I might be a bit biased because my husband has an undergrad ChemE degree from there and my daughter is studying for her BSN there. But it does have a very good program and with those stats you are talking honors program (with a ton of perks) and at least some merit even if you are OOS.
That sounds about right. But #3 isn’t a requirement, per se. it is more that he perceives a prestigious school has having something special that he doesn’t even know about yet. We (parents) believe that once he sees all of these schools, he won’t see a $200k differential in value. Because of one of his sports he has spent a ton of time at one of our smaller state schools and knows a bunch of their students and thinks that schools is awesome (students are very bright and love it there). If that school had the academics he wanted it would zoom to top of list. But, as he says, that could be an outlier. He doesn’t know what he doesn’t know.
Thanks, and yes.

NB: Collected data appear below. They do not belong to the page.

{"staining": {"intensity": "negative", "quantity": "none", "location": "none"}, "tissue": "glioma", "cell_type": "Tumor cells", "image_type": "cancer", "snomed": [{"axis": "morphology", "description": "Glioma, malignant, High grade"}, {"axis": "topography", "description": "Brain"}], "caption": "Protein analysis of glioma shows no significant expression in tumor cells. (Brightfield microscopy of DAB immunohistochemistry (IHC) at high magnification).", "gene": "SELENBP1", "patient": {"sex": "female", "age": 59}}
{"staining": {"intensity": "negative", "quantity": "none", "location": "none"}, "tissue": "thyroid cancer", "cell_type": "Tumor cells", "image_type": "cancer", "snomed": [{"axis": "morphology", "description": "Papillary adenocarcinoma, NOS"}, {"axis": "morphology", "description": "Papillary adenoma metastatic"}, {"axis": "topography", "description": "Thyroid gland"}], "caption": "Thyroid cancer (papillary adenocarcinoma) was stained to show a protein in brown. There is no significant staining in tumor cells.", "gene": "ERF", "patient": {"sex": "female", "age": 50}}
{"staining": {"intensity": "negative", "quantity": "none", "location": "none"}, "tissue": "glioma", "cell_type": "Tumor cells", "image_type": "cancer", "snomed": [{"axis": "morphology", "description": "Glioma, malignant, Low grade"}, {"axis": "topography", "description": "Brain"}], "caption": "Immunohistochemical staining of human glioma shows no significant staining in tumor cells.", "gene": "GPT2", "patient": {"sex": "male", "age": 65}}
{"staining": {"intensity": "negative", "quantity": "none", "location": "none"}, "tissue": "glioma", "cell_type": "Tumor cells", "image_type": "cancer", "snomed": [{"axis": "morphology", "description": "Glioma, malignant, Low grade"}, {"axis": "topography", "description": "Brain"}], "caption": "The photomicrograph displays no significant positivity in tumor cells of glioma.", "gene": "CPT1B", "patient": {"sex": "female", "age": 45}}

I would put in a plug for U of Cincy, too. Again, doesn’t match his academic interest. I know a few students who go/ have gone and they love it there. For Ohio, I believe reputationally, u of Cincy is ‘the place for engineering.’ An added plus is my older son is getting married in Cincy next summer. We have a soft spot for Midwest, especially Ohio, schools. Safe to say it got a hard lobbying effort from mom and dad. No go. We tried. Actually we have had pretty much zero influence in the list.
And I haven’t mentioned my son’s other quick regarding honors programs. Unless they open up research opportunities, he isn’t interested. Doesn’t care about most of the perks. Grrrrrrr…
(PS, can’t share why but I can say with authority that your daughter is positioned VERY WELL getting a BSN).